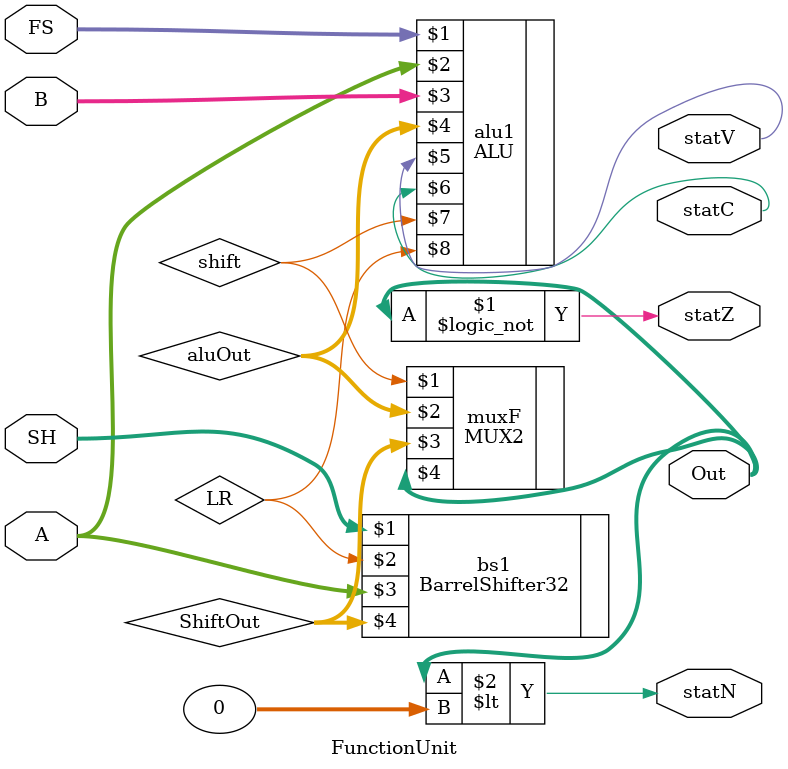
<source format=v>
`timescale 1ns / 1ps
module FunctionUnit(
    input [BITS-1:0] A,
    input [BITS-1:0] B,
    input [4:0] FS, // Function Select
	 input [4:0] SH, // Shift by N
    output wire statC,
    output wire statN,
    output wire statV,
    output wire statZ,
	 output wire [BITS-1:0] Out
    );
	 
	parameter BITS = 32;
	 
	assign statZ = (Out == 0);
	assign statN = (Out < 0);
	
	wire [BITS-1:0] aluOut, ShiftOut;
	wire LR, shift;
	
	defparam alu1.BITS = BITS;
	ALU alu1(FS, A, B, aluOut, statV, statC, shift, LR);
	BarrelShifter32 bs1(SH, LR, A, ShiftOut);
	
	MUX2 muxF(shift, aluOut, ShiftOut, Out);
endmodule

</source>
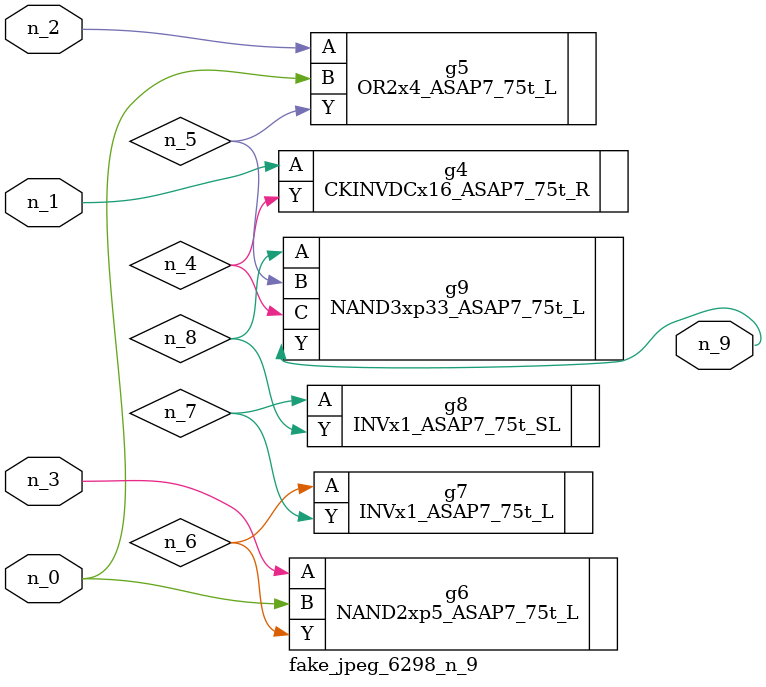
<source format=v>
module fake_jpeg_6298_n_9 (n_0, n_3, n_2, n_1, n_9);

input n_0;
input n_3;
input n_2;
input n_1;

output n_9;

wire n_4;
wire n_8;
wire n_6;
wire n_5;
wire n_7;

CKINVDCx16_ASAP7_75t_R g4 ( 
.A(n_1),
.Y(n_4)
);

OR2x4_ASAP7_75t_L g5 ( 
.A(n_2),
.B(n_0),
.Y(n_5)
);

NAND2xp5_ASAP7_75t_L g6 ( 
.A(n_3),
.B(n_0),
.Y(n_6)
);

INVx1_ASAP7_75t_L g7 ( 
.A(n_6),
.Y(n_7)
);

INVx1_ASAP7_75t_SL g8 ( 
.A(n_7),
.Y(n_8)
);

NAND3xp33_ASAP7_75t_L g9 ( 
.A(n_8),
.B(n_5),
.C(n_4),
.Y(n_9)
);


endmodule
</source>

• **YOUR OBJECTIVE**: Pictures stay out; everything else in the listing above gets restated word for word.

• **ANSWER BELOW**:
<source format=v>
`timescale 1ns / 1ps
module FunctionUnit(
    input [BITS-1:0] A,
    input [BITS-1:0] B,
    input [4:0] FS, // Function Select
	 input [4:0] SH, // Shift by N
    output wire statC,
    output wire statN,
    output wire statV,
    output wire statZ,
	 output wire [BITS-1:0] Out
    );
	 
	parameter BITS = 32;
	 
	assign statZ = (Out == 0);
	assign statN = (Out < 0);
	
	wire [BITS-1:0] aluOut, ShiftOut;
	wire LR, shift;
	
	defparam alu1.BITS = BITS;
	ALU alu1(FS, A, B, aluOut, statV, statC, shift, LR);
	BarrelShifter32 bs1(SH, LR, A, ShiftOut);
	
	MUX2 muxF(shift, aluOut, ShiftOut, Out);
endmodule

</source>
<source format=v>
module fake_jpeg_6298_n_9 (n_0, n_3, n_2, n_1, n_9);

input n_0;
input n_3;
input n_2;
input n_1;

output n_9;

wire n_4;
wire n_8;
wire n_6;
wire n_5;
wire n_7;

CKINVDCx16_ASAP7_75t_R g4 ( 
.A(n_1),
.Y(n_4)
);

OR2x4_ASAP7_75t_L g5 ( 
.A(n_2),
.B(n_0),
.Y(n_5)
);

NAND2xp5_ASAP7_75t_L g6 ( 
.A(n_3),
.B(n_0),
.Y(n_6)
);

INVx1_ASAP7_75t_L g7 ( 
.A(n_6),
.Y(n_7)
);

INVx1_ASAP7_75t_SL g8 ( 
.A(n_7),
.Y(n_8)
);

NAND3xp33_ASAP7_75t_L g9 ( 
.A(n_8),
.B(n_5),
.C(n_4),
.Y(n_9)
);


endmodule
</source>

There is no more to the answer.